Try it:
Leaving all pictures aside, write out the records below precisely as given.

Records for this task:
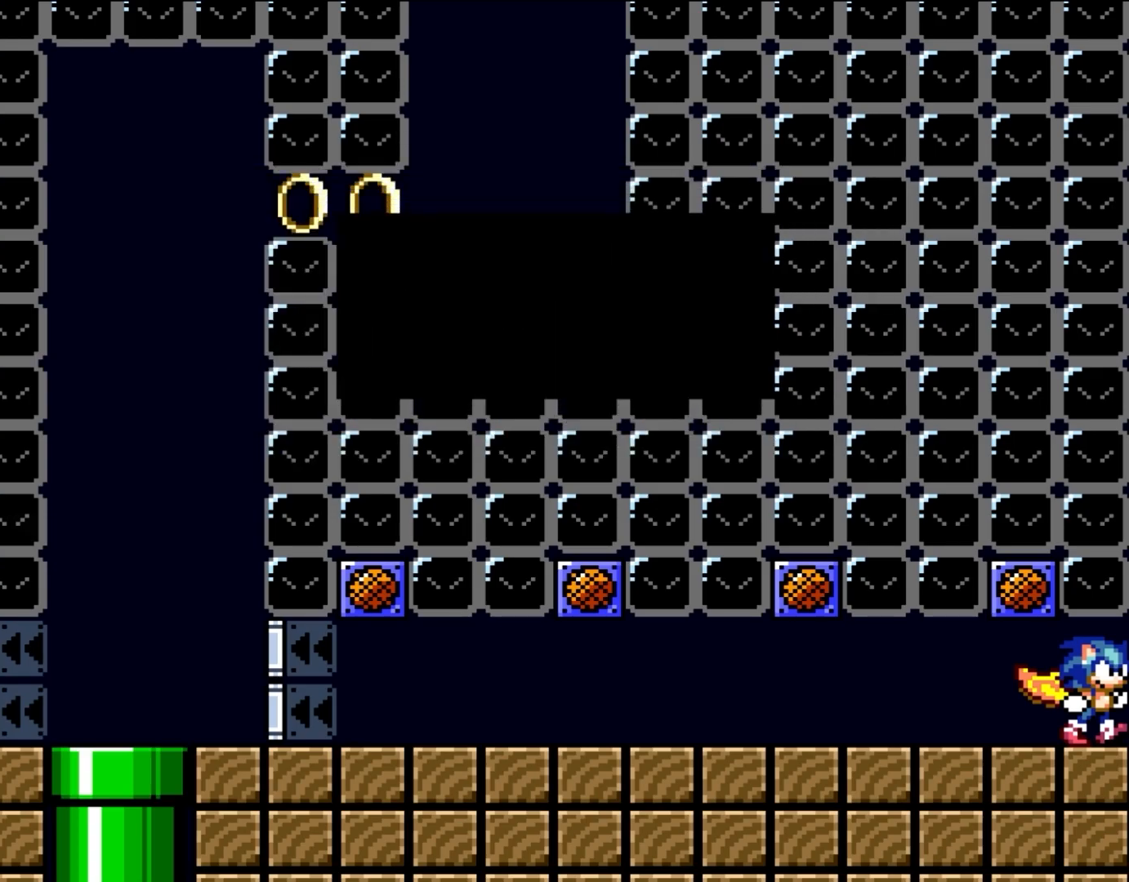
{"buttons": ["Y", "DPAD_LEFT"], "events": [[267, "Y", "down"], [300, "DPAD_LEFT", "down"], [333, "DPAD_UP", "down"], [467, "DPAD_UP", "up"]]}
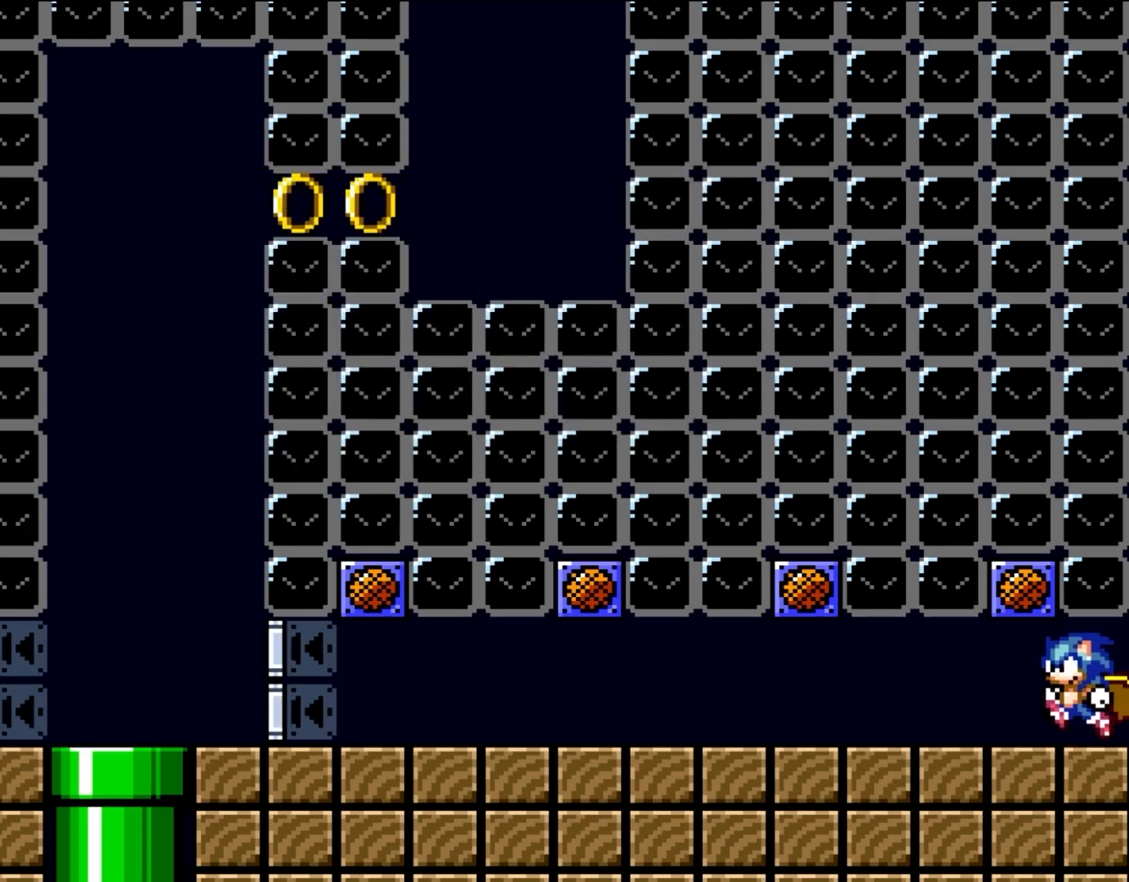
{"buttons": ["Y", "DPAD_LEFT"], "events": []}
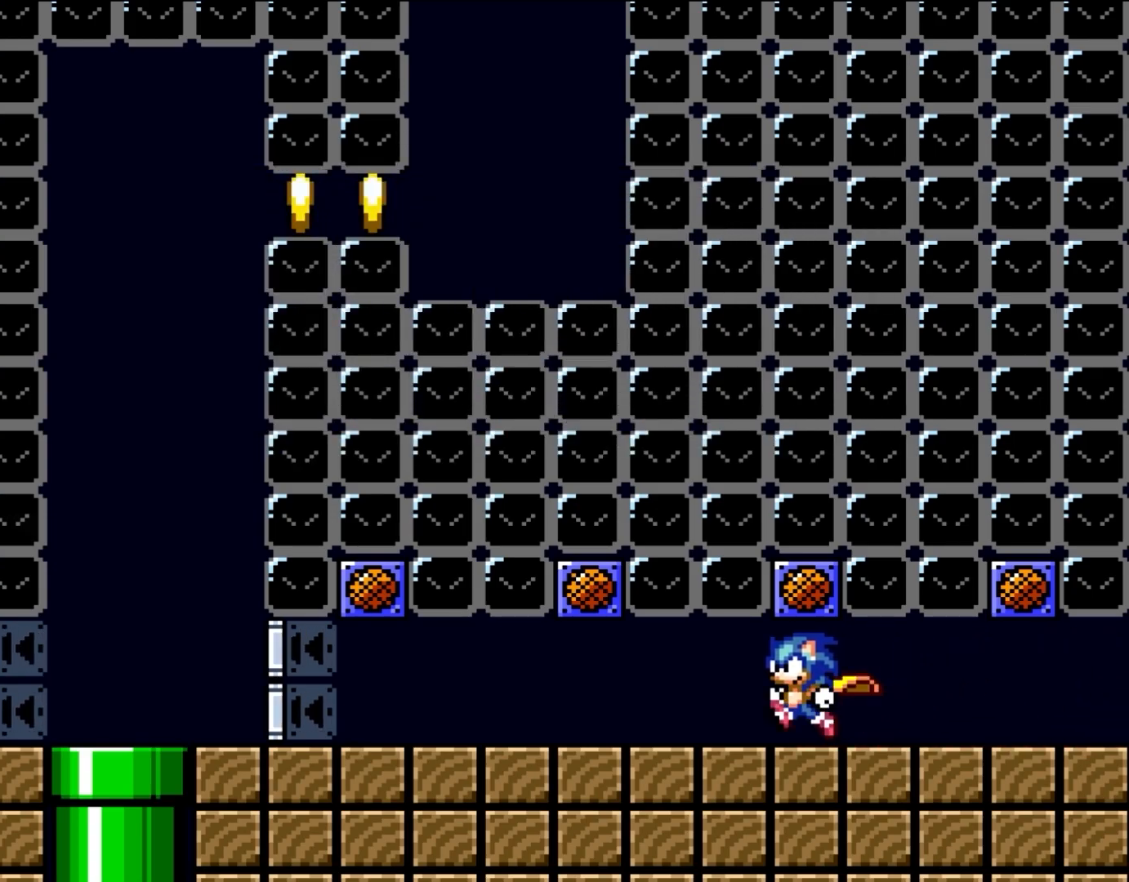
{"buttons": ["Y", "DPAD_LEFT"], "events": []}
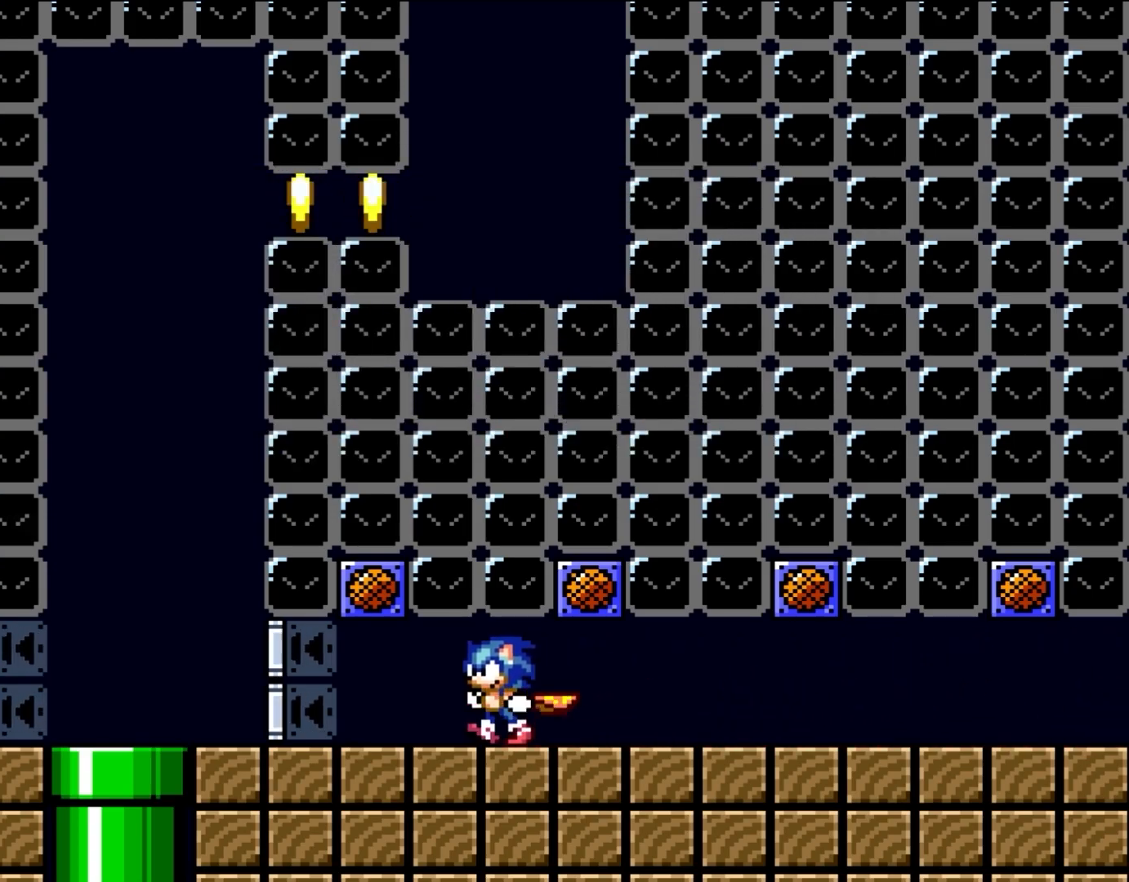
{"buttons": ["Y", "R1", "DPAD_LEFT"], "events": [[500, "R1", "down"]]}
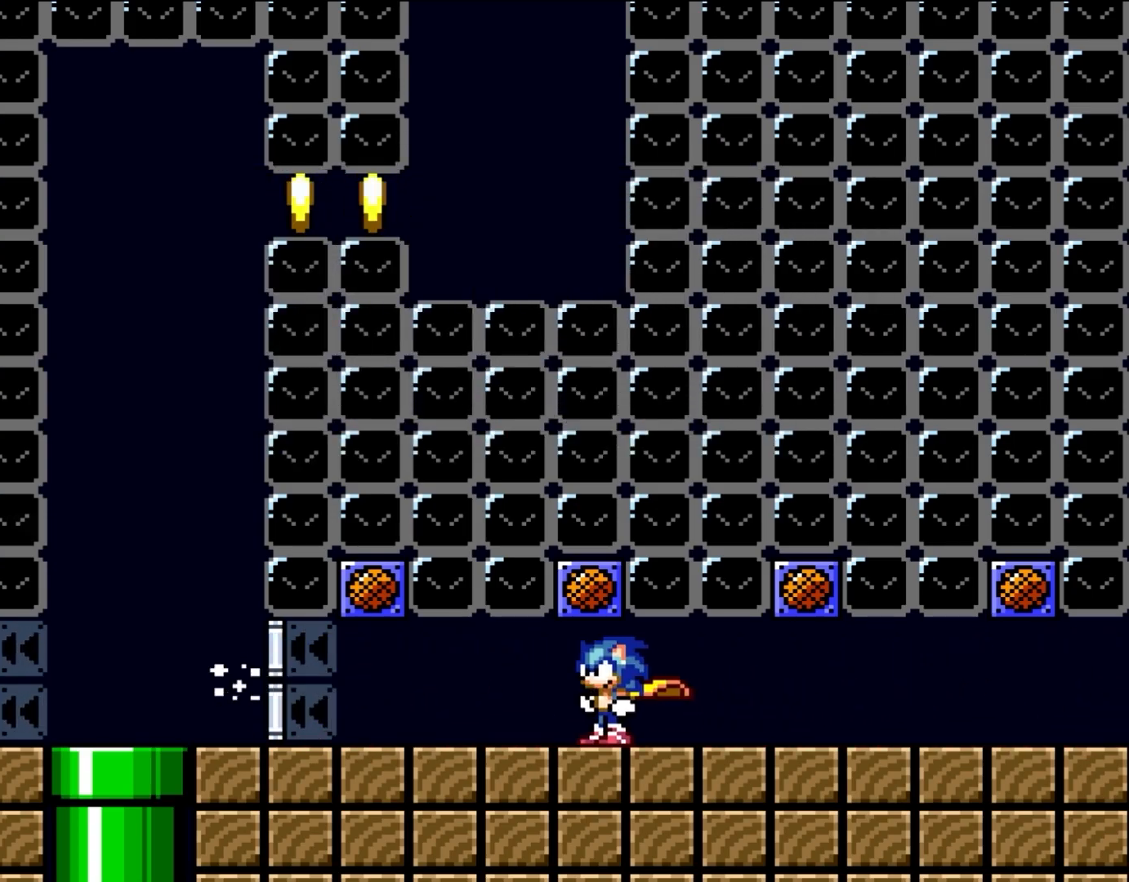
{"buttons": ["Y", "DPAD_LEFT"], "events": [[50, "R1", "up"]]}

Output of the exercise:
{"buttons": ["Y", "DPAD_LEFT"], "events": [[267, "Y", "down"], [300, "DPAD_LEFT", "down"], [333, "DPAD_UP", "down"], [467, "DPAD_UP", "up"]]}
{"buttons": ["Y", "DPAD_LEFT"], "events": []}
{"buttons": ["Y", "DPAD_LEFT"], "events": []}
{"buttons": ["Y", "R1", "DPAD_LEFT"], "events": [[500, "R1", "down"]]}
{"buttons": ["Y", "DPAD_LEFT"], "events": [[50, "R1", "up"]]}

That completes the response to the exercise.